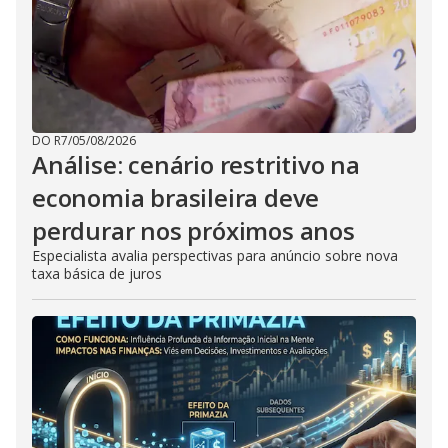
DO R7
/
05/08/2026
Análise: cenário restritivo na
economia brasileira deve
perdurar nos próximos anos
Especialista avalia perspectivas para anúncio sobre nova
taxa básica de juros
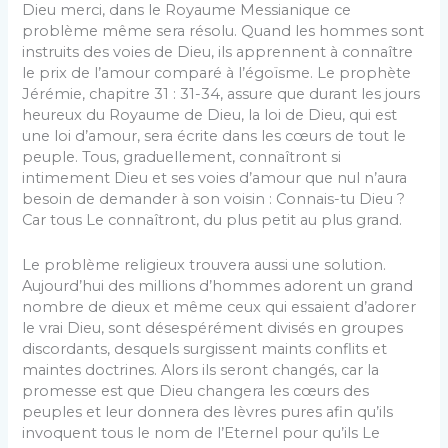
Dieu merci, dans le Royaume Messianique ce
problème même sera résolu. Quand les hommes sont
instruits des voies de Dieu, ils apprennent à connaître
le prix de l’amour comparé à l’égoïsme. Le prophète
Jérémie, chapitre 31 : 31-34, assure que durant les jours
heureux du Royaume de Dieu, la loi de Dieu, qui est
une loi d’amour, sera écrite dans les cœurs de tout le
peuple. Tous, graduellement, connaîtront si
intimement Dieu et ses voies d’amour que nul n’aura
besoin de demander à son voisin : Connais-tu Dieu ?
Car tous Le connaîtront, du plus petit au plus grand.
Le problème religieux trouvera aussi une solution.
Aujourd’hui des millions d’hommes adorent un grand
nombre de dieux et même ceux qui essaient d’adorer
le vrai Dieu, sont désespérément divisés en groupes
discordants, desquels surgissent maints conflits et
maintes doctrines. Alors ils seront changés, car la
promesse est que Dieu changera les cœurs des
peuples et leur donnera des lèvres pures afin qu’ils
invoquent tous le nom de l’Eternel pour qu’ils Le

(YOUR OBJECTIVE) Transcribe the text of all the records line by line, keeping every character as it appears, and leave the pictures out of your answer.

(SOLVED PROBLEM)
DO R7
/
05/08/2026
Análise: cenário restritivo na
economia brasileira deve
perdurar nos próximos anos
Especialista avalia perspectivas para anúncio sobre nova
taxa básica de juros
Dieu merci, dans le Royaume Messianique ce
problème même sera résolu. Quand les hommes sont
instruits des voies de Dieu, ils apprennent à connaître
le prix de l’amour comparé à l’égoïsme. Le prophète
Jérémie, chapitre 31 : 31-34, assure que durant les jours
heureux du Royaume de Dieu, la loi de Dieu, qui est
une loi d’amour, sera écrite dans les cœurs de tout le
peuple. Tous, graduellement, connaîtront si
intimement Dieu et ses voies d’amour que nul n’aura
besoin de demander à son voisin : Connais-tu Dieu ?
Car tous Le connaîtront, du plus petit au plus grand.
Le problème religieux trouvera aussi une solution.
Aujourd’hui des millions d’hommes adorent un grand
nombre de dieux et même ceux qui essaient d’adorer
le vrai Dieu, sont désespérément divisés en groupes
discordants, desquels surgissent maints conflits et
maintes doctrines. Alors ils seront changés, car la
promesse est que Dieu changera les cœurs des
peuples et leur donnera des lèvres pures afin qu’ils
invoquent tous le nom de l’Eternel pour qu’ils Le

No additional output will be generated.